Archive for March, 2005

Wednesday

Posted by: MissMelissin Blog in Blog
23
Mar

I have no catchy title tonight, and so I’m resorting to using the day of the week. It works, I suppose.

I’ve gone to the gym every morning this week, and plan to go tomorrow. This is difficult for me, but the more I go, the more I want to go, and going every day they’re open from now to April 1st is sort of a personal ritual. I wonder if I can make it a permanent thing.
(It should be noted that they’re closed Friday-Monday, this week.)

We went to the Tenebrae services at church tonight. It was stark and beautiful, intense and moving - entering in silence, chanting the psalms, engaging in silent meditation and prayer, leaving in silence and darkness. I’ll be writing about it in more detail in my other blog, one that I’m not advertising, and NOT setting up with an RSS feed to LiveJournal. If you really want to follow some of the personal changes I’m going through, the ones that don’t really fit my chatty day-to-day blogging, please comment here (or via the LJ interface) or send an email to Ms DOT Snarky AT gmail DOT com (yes, there are two dots in there), or to my regular email, if you know it, and I’ll provide the address.

**********

→ USING THE INFORMATION
[1] In the blog post, which days is the gym closed this week?
[2] Copy the part of the blog post starting with "We went to the" and going on through "provide the address.".

→ DATA UNDER STUDY
**********

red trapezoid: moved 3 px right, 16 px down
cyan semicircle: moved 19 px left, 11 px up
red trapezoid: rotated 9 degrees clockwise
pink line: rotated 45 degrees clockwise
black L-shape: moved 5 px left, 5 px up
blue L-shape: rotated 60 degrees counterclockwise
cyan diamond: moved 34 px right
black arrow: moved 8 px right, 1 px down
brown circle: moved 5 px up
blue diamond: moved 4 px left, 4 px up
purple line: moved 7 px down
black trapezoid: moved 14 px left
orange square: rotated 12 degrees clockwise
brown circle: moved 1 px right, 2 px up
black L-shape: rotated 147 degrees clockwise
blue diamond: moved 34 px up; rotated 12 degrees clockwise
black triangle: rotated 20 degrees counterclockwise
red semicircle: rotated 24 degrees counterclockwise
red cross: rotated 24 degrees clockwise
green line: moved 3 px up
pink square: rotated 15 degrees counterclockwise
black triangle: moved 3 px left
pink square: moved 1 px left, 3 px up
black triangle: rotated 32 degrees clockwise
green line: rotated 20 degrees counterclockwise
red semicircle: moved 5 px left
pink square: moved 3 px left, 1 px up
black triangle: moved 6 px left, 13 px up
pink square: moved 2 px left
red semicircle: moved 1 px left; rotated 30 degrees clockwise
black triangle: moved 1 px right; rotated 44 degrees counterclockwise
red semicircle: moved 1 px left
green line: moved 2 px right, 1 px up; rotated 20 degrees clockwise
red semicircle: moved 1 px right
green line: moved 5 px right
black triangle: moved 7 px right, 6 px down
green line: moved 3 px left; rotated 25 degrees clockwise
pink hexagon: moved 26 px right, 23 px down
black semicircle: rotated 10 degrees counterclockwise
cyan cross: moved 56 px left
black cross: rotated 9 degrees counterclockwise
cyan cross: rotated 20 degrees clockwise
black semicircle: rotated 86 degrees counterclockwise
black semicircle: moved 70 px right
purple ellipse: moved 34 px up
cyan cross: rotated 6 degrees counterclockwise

**********

→ RESULTS OF THE EXERCISE
[1] Friday through Monday.

[2]
We went to the Tenebrae services at church tonight. It was stark and beautiful, intense and moving - entering in silence, chanting the psalms, engaging in silent meditation and prayer, leaving in silence and darkness. I’ll be writing about it in more detail in my other blog, one that I’m not advertising, and NOT setting up with an RSS feed to LiveJournal. If you really want to follow some of the personal changes I’m going through, the ones that don’t really fit my chatty day-to-day blogging, please comment here (or via the LJ interface) or send an email to Ms DOT Snarky AT gmail DOT com (yes, there are two dots in there), or to my regular email, if you know it, and I’ll provide the address.